Bulldozer rules
“George Orwell in his wildest dreams could not have imagined this.”
—Ezra, Israeli plumber and social activist
In Zero Degrees of Separation, Elle Flanders has crafted a film that goes far beyond its subject matter, providing the thoughtful viewer with a bleak testament to the primary failings of the human condition: an unquenchable lust for power over others and a dearth of unconditional love between couples—no matter which orientation.
The narrative ingredients include silent home movies from Flanders’ grandparents shot during the rise of Zionism and two Israeli/Palestinian gay couples (Ezra & Selim, Edit & Samira) who struggle to live their lives together in modern day “Independent” Israel. It turns out that Ezra used to tend Flanders’ garden when she was growing up as a child, but that coincidence is more curious than intriguing.
Those components are woven into a rich visual and aural fabric through captions and statistics (further reinforcing the era before widespread availability of “talkies”) and David Wall’s score. The music varies from stilted, student-in-training piano lines, to effective mallet and drum soundscapes; the stellar muted-trumpet interventions immediately kindle recollections of Copland’s Quiet City. But the action is miles from soothing.
Longtime resident and plumber with a social conscience, Ezra delights in taking on mindless authority at every turn (“We just follow orders” says a young soldier with a blindfolded Arab sitting stoically on the back seat of the army vehicle). He dispenses New Year’s cards and sarcasm to Israeli soldiers, nearly begging them for a fight. His much junior lover, Selim, is an illegal. Under house arrest for the crime of being a Palestinian without the proper papers, the frequently-jailed, ruggedly-attractive man takes his plight in stride. “You go with the flow.” Soon enough, he’s deported, ending a five-year relationship that couldn’t flower beyond its borders.

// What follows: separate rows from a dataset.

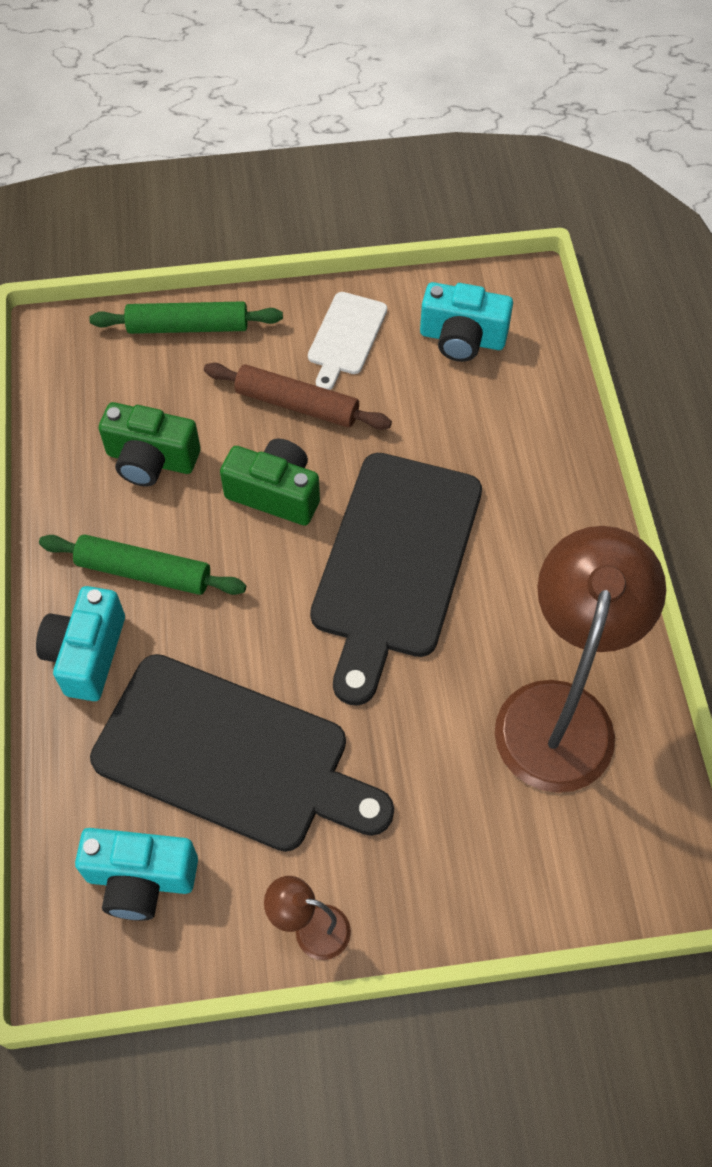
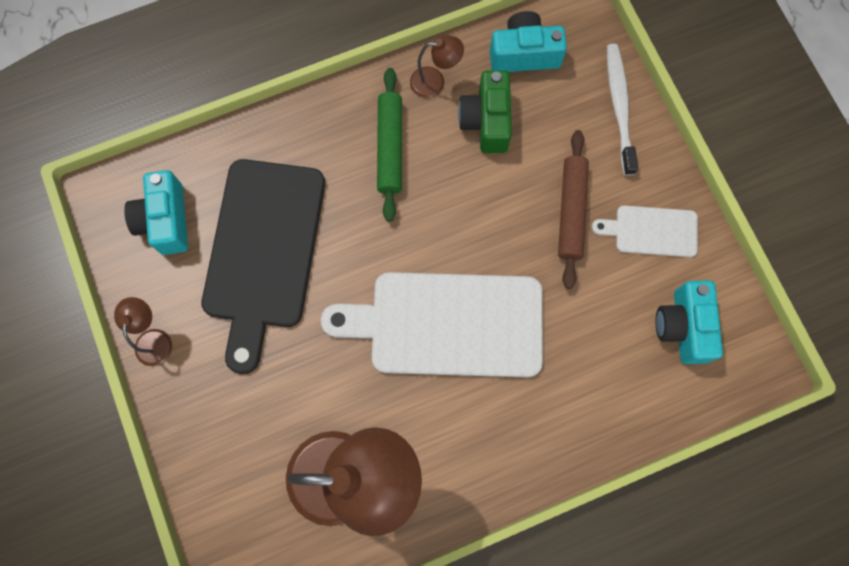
camera: 75 degrees right, 15 degrees up
turquoise camera [36,586,125,701] -> turquoise camera moved to [490,11,567,72]
green rolling pin [89,301,283,334] -> white toothbrush [607,44,638,176]
green camera [220,438,320,526] -> none
black cutting board [310,453,482,706] -> white cutting board [321,272,543,377]
none -> brown lamp [410,35,464,98]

Initially, the lesbians manage to compromise through their cultural/heritage differences. Edit came to Israel because her Argentinean parents were on a hit list so chose to escape tyranny and relocate to the land of dreams. On Independence Day Edit parties with friends while her partner marks Nukba (The Catastrophe) by staying home and listening to the music of Fairouz. Both work in the service of humanity (Edit, a social worker at the Rape Crisis Centre, Samira an oncology nurse) and spend their off hours protesting injustice. Yet their time together also comes to an end, unable to sustain themselves or those around them who suffer the ravages of violence against women and the endless cycle of suicide bombers and reprisals.
No one, it seems, can get along.
The numbing facts ($25 million per month was spent by Israel in 2002 on protection services for its settlements; the “separation fence”—a.k.a. “security fence,” “anti-terrorist fence,” “Racial segregation wall”—between Israel and the West Bank is, in places, twice the height of the Berlin wall and cost $3.4 billion) and innocent faces seem to point to the need for a huge bloodbath or revolution if lasting peace is ever to come to the region.
The most compelling imagery comes from Flanders’ family vault where the Ashkenazi Jews—replete in trendy suits, pumps and stylish dresses—look completely out of place in the arid desert whose indigenous population had subsisted for centuries before power-hungry leaders from many countries decided to employ their own people and bring the horrors of progress to the Holy Land. Little wonder everyone smokes.